De vrijheden en verantwoordelijkheden van scholen zijn in Nederland vastgelegd in artikel 23 van de Grondwet. Welke vrijheden en verantwoordelijkheden scholen zouden moeten hebben, is al decennia blijvend voer voor discussie. Een relevante vraag voor politiek en samenleving anno nu is of het grondwetartikel uit 1917 nog wel aansluit bij huidige visies op goed onderwijs en ontwikkelingen in de samenleving.

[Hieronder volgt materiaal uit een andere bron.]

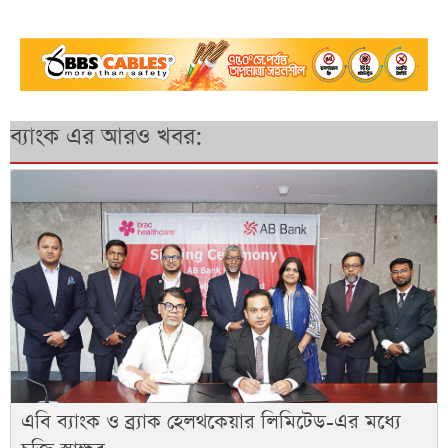
ব্যাংক এর আরও খবর:
এবি ব্যাংক ও ব্র্যাক হেলথকেয়ার লিমিটেড-এর মধ্যে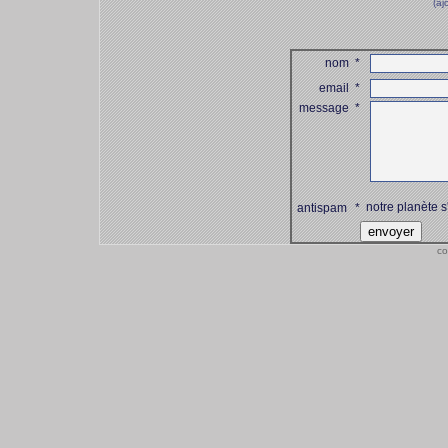
(aj
nom
*
email
*
message
*
notre planète s
antispam
*
co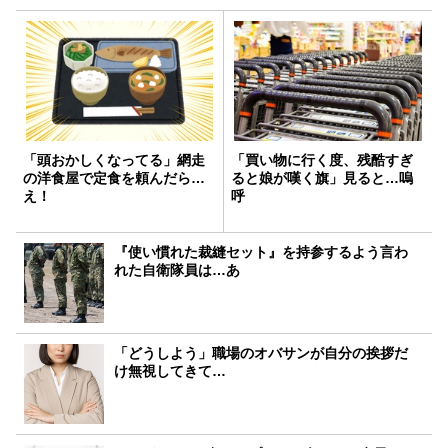
「頭おかしくなってる」網走
「買い物に行く度、残酷すぎ
の洋食屋で定食を頼んだら…
ると娘が嘆く旗」見ると…嗚
え！
呼
『使い慣れた裁縫セット』を持参するよう言わ
れた自衛隊員は…あ
「どうしよう」職場のオバサンが自分の挨拶だ
け無視してきて…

Discussies over wenselijke vrijheden en verantwoordelijkheden van scholen worden vaak gevoerd aan de hand van incidenten. Maar weten we eigenlijk wel – los van deze incidenten – hoe burgers in Nederland denken over de vrijheden en verantwoordelijkheden van scholen? En wat betrokkenen als ouders, docenten, directeuren en bestuurders vinden van de impact van artikel 23 op ons huidige onderwijslandschap?
De UvH begint een twee jaar durend onderzoek waarin deze vragen centraal staan, mede gefinancierd door de verenigingen voor openbaar onderwijs VOS/ABB en VOO.
Vrijheden en verantwoordelijkheden
Iedereen in Nederland mag een school beginnen. Deze vrijheid is vastgelegd in artikel 23 van de Grondwet. Zo kunnen ouders voor hun kind kiezen voor een school die past bij hun opvattingen. De overheid stelt wel eisen aan de kwaliteit van het onderwijs en moet daarnaast ook zorgen voor voldoende openbaar onderwijs.
De onderzoekers willen graag te weten komen wat burgers en betrokkenen vinden van deze wettelijk verankerde vrijheden en verantwoordelijkheden. Vinden zij levensbeschouwelijke vorming, bijvoorbeeld, ook een taak van het onderwijs? Zou dit op alle scholen moeten plaatsvinden en op welke manier? En zijn er in dit kader verschillen tussen verschillende groepen mensen?
In de studie verkennen de onderzoekers de samenhang tussen kenmerken van verschillende groepen mensen en hun denkbeelden over huidige en wenselijke vrijheden en verantwoordelijkheden van het onderwijs. Het onderzoek bestaat uit een vragenlijstonderzoek en een verdiepend onderzoek met interviews.
UvH-onderzoeker Isolde de Groot legt uit: ‘We willen aandachtspunten en vergezichten in kaart brengen die kunnen bijdragen aan de maatschappelijke en politieke discussies. Zodat we ook op basis van empirisch onderzoek mogelijke en wenselijke ontwikkelingen in beleid en praktijk kunnen verkennen.’